**To be done:**
Tally the lines in the records below that contain the string "instances", and reply with only that number.

**Extracted information:**
[START]

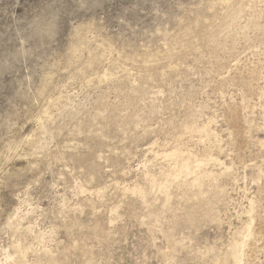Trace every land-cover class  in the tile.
Here are the masks:
<instances>
[{
	"label": "rangeland",
	"instance_id": "1",
	"mask_svg": "<svg viewBox=\"0 0 264 264\" xmlns=\"http://www.w3.org/2000/svg\"><path fill=\"white\" fill-rule=\"evenodd\" d=\"M263 161L264 0H0V264H264Z\"/></svg>",
	"mask_w": 264,
	"mask_h": 264
},
{
	"label": "bare ground",
	"instance_id": "2",
	"mask_svg": "<svg viewBox=\"0 0 264 264\" xmlns=\"http://www.w3.org/2000/svg\"><path fill=\"white\" fill-rule=\"evenodd\" d=\"M235 16V15H234ZM224 29V28H223ZM234 115V114H233ZM237 115V114H236ZM235 115V116H236ZM233 118V117H232ZM233 120V119H232ZM237 124V123H236ZM234 126V125H233ZM232 126V127H233ZM235 127V126H234ZM237 127V126H236ZM234 129H236V128H234ZM228 130V129H227ZM240 130H242V129H240ZM247 130H249V129H247ZM230 131V130H229ZM234 132V131H233ZM232 132V133H233ZM237 132V131H236ZM237 133H240V132H237ZM245 133V132H244ZM251 133H253V132H251ZM235 134V133H234ZM233 135V134H232ZM231 135V136H232ZM252 135V134H251ZM235 137V136H234ZM234 137H233V139H234ZM242 137V136H241ZM246 137V136H245ZM220 138V137H219ZM254 138V137H253ZM234 140H237V139H234ZM259 141V140H258ZM261 142H263V141H261ZM260 142V143H261ZM239 143H242V141L240 142L239 141ZM241 145V144H240ZM239 145V146H240ZM244 145V144H243ZM170 153V152H169ZM168 153V154H169ZM169 156L172 158V159H174V160H176L177 161V163H179V166H178V168L176 169V174L177 175H175L176 177L175 178H181V177H187V176H189V175H192L193 176V180H192V187H197V189H199V188H201L202 187V185H203V183H204V176L200 173V171H197V169H200V167L201 166H203L202 165V163H201V161H199V160H197L196 162H197V164L196 165H193V163L191 162L192 161V159H190V158H185V157H183V155L181 154V153H179V150L177 151V152H172V153H170L169 154ZM169 157V158H170ZM221 159V158H220ZM220 159H217L218 161H220ZM205 161V160H204ZM209 162V161H208ZM264 162V161H263ZM195 163V162H194ZM224 163V162H223ZM227 164V163H226ZM225 168V167H224ZM227 169V168H226ZM201 170V169H200ZM203 170V169H202ZM205 170V169H204ZM230 171V170H229ZM202 172V171H201ZM204 173V172H203ZM208 173V172H207ZM205 174V173H204ZM209 174V173H208ZM213 175H214V173H213ZM208 176V175H207ZM207 176H205V177H207ZM209 176H211V175H209ZM169 177V176H168ZM172 178H174V176L172 177ZM209 178V177H208ZM178 179H176V180H178ZM217 179H218V177H217ZM168 180H170V179H168ZM174 180V179H173ZM186 180V179H185ZM211 180V179H210ZM213 180V179H212ZM211 180V181H212ZM179 181H181V180H179ZM183 181V180H182ZM154 183H156L155 181H154ZM153 183V184H154ZM191 183V182H190ZM259 183V182H258ZM157 185V184H156ZM166 181H165V184H161L160 185V189L161 190H163V191H165V190H167L166 189ZM154 186V185H153ZM168 186V185H167ZM205 187V186H204ZM203 189V188H202ZM194 190V189H193ZM201 191V190H200ZM167 192V191H166ZM199 192V191H198ZM168 194V193H167ZM198 194V193H197ZM138 195H139V193H138ZM142 195V194H141ZM142 196H144V194L142 195ZM142 199V198H141ZM201 199V198H200ZM165 202V201H164ZM252 202V201H251ZM168 203V202H167ZM166 204V203H165ZM189 214V213H188ZM193 217V216H192ZM189 218V217H188ZM254 220V219H253ZM192 221V220H191ZM247 228V227H246ZM262 232V231H261ZM257 233H260V226L259 225H257V227L255 228V227H252V226H250V227H248V236L249 237H254ZM248 241V240H247ZM251 242V241H250ZM248 244V243H247ZM242 247H243V245L242 244H240V243H234V245H233V248L232 249H230L231 250V253L230 254H232L233 255V259L235 260V262L238 264V262L240 261V259H241V257H242V253H243V249H242ZM18 250V249H17ZM19 251V250H18ZM244 255V254H243ZM230 257V256H229ZM226 261V260H225ZM235 264V263H234Z\"/></svg>",
	"mask_w": 264,
	"mask_h": 264
}]
</instances>
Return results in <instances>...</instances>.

[END]

**Completed exercise:**
3